He had accumulated property. On 30 June 1653 the council of state resolved to settle lands of inheritance to the value of £200 a year on him and his heirs forever out of deans' and chapters' lands, and an ordinance was passed to that effect on 3 February 1651. He bargained to have the value in money at ten years' purchase, and accordingly received £2,100, with which he purchased the manors of Hambleton and Blackwell, Worcestershire, by indenture dated 27 September 1654. Besides his Worcestershire estates he possessed property at Woodford and Barking, and in Ireland in Munster, which he purchased by virtue of an act made for speedily reducing the rebels of Ireland.

==Family==
He was married with six children.

==Works==
Lockyer published three of his more important works in small quarto, with a general title-page dated 1643. They are:

- 'Christ's Communion with his Church Militant," 1644 (4th edit., Cambridge, 1645; another edit. London, 1650).
- 'A Divine Discovery of Sincerity, according to its proper and peculiar Nature,' 1643 (first printed in 1643, and again in 1649).
- 'Baulme for Bleeding England and Ireland, or seasonable Instructions for persecuted Christians, delivered in severall Sermons,' 1644 (originally printed in 1643, and known also by its running title, 'Useful Instructions for these evill Times').

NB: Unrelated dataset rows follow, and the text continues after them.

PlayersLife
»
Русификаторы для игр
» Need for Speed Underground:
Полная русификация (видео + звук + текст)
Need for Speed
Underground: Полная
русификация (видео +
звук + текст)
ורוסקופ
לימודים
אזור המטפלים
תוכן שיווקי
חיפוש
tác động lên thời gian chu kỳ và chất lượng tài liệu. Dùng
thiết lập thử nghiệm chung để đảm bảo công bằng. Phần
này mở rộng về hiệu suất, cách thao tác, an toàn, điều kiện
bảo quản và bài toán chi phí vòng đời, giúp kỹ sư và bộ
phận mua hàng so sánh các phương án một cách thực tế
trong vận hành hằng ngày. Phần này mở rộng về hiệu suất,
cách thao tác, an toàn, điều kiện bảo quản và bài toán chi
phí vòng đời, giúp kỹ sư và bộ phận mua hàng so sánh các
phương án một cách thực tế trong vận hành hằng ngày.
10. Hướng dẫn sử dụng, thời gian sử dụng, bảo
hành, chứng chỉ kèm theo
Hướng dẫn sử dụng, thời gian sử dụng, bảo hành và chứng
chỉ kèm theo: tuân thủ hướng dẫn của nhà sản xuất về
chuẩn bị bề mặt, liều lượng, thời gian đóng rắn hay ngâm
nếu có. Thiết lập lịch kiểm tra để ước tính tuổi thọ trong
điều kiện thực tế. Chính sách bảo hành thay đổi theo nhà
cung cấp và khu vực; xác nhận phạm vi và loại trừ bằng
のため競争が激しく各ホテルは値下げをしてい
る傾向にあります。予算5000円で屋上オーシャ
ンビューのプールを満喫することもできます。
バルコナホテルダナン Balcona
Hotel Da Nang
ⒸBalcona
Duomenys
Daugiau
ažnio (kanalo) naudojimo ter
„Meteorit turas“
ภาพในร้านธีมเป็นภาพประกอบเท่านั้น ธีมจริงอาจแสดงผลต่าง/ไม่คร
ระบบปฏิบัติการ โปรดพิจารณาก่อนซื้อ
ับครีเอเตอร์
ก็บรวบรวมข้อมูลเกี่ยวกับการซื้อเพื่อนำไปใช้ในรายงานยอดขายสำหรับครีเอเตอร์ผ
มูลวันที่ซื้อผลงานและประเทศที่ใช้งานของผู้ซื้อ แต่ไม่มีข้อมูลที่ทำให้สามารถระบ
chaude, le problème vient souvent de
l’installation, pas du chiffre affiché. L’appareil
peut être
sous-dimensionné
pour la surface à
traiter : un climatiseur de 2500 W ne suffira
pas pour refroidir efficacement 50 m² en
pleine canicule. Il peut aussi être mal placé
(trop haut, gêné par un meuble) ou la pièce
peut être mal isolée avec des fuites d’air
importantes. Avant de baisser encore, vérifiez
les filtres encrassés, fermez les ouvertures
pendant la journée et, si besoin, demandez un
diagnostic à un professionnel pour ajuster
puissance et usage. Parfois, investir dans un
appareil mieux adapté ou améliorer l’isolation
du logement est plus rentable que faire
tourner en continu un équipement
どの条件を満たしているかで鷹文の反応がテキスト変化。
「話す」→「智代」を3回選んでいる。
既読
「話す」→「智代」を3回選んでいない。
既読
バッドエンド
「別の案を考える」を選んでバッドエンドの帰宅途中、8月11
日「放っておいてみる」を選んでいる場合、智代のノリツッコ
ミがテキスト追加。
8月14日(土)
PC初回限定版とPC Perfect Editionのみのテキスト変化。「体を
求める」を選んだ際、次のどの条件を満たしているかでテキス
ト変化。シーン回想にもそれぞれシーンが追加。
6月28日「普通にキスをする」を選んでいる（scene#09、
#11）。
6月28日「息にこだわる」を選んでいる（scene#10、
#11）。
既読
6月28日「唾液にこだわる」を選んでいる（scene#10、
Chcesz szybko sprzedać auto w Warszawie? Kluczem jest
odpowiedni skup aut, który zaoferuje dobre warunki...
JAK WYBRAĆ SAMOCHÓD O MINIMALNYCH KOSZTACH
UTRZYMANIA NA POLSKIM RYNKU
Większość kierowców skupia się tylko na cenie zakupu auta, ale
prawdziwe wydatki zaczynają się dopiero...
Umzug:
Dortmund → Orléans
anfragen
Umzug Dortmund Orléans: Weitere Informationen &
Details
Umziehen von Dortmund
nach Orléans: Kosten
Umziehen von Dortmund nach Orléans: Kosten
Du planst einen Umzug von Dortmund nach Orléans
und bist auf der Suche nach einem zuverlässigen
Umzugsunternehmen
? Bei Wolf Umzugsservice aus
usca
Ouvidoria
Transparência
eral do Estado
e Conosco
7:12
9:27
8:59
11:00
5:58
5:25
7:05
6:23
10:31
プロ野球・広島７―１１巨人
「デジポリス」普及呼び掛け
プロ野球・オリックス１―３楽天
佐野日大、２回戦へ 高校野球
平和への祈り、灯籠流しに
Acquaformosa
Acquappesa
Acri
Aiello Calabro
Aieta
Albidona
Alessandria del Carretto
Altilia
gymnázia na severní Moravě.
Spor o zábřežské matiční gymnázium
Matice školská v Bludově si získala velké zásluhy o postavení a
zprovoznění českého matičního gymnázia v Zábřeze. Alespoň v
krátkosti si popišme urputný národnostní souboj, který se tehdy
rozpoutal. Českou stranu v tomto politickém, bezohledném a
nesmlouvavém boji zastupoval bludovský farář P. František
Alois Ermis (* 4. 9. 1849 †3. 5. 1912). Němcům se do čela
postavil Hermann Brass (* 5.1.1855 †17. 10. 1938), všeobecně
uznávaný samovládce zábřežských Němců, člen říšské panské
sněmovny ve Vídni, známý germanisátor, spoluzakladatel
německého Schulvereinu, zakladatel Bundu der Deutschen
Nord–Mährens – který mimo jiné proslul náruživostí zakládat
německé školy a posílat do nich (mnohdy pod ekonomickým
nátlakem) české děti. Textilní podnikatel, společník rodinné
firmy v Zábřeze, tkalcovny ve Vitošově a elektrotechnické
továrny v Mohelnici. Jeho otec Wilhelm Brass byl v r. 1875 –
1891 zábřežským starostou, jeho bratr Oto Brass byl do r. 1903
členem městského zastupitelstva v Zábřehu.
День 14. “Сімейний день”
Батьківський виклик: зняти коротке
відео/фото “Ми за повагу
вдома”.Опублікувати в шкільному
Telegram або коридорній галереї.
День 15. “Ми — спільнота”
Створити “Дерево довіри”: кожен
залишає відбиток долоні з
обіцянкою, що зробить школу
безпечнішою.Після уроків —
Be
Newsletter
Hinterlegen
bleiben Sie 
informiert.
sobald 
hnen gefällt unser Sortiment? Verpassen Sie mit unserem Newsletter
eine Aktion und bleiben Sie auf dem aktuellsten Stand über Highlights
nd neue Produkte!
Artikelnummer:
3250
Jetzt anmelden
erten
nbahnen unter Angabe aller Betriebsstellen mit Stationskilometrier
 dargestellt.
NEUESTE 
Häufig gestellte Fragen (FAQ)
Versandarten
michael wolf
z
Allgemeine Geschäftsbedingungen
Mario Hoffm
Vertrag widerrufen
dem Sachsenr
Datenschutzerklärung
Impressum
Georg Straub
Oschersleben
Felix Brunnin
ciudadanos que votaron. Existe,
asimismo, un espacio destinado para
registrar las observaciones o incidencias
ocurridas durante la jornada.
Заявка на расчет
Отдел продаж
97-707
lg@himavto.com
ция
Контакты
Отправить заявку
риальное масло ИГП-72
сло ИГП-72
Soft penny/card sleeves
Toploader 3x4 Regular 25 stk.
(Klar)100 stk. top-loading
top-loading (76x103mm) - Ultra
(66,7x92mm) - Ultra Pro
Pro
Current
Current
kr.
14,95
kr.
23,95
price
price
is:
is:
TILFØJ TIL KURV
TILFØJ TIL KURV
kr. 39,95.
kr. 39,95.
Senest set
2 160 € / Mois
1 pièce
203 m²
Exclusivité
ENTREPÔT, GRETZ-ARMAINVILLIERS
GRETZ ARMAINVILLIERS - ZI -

In 1651 Lockyer preached at Edinburgh a discourse on a visible church, which he afterwards published with the title 'A little Stone out of the Mountain: Church Order briefly opened,' Leith, 1652. It gave great offence to Scottish presbyterians, and was refuted at length by James Wood, professor of theology at St. Andrews, in a pamphlet called 'A little Stone, pretended to be out of the Mountain, tried and found to be a Counterfeit,' Edinburgh, 1654.

Lockyer's other writings are:
- 'England faithfully watch't with in her Wounds, or Christ as a Father sitting up with his Children in their Swooning State, the summe of severall Lectures painfully preached upon Colossians i.,' London, 1646.
- 'An Olive Leaf, or a Bud of the Spring, viz. Christ's Resurrection and its end', London, 1650.
- 'A Memorial of God's Judgments. Spiritual and Temporal, or Sermons to call to Remembrance,' London, 1671.
- 'Spiritual Inspection, or a Review of the Heart.'
- 'The Young Man's Call and Duty.'
- 'Biblical sincerity discovered'
- 'Christ’s resurrection from the dead'

He also published two fast sermons delivered before the House of Commons in 1646 and 1659.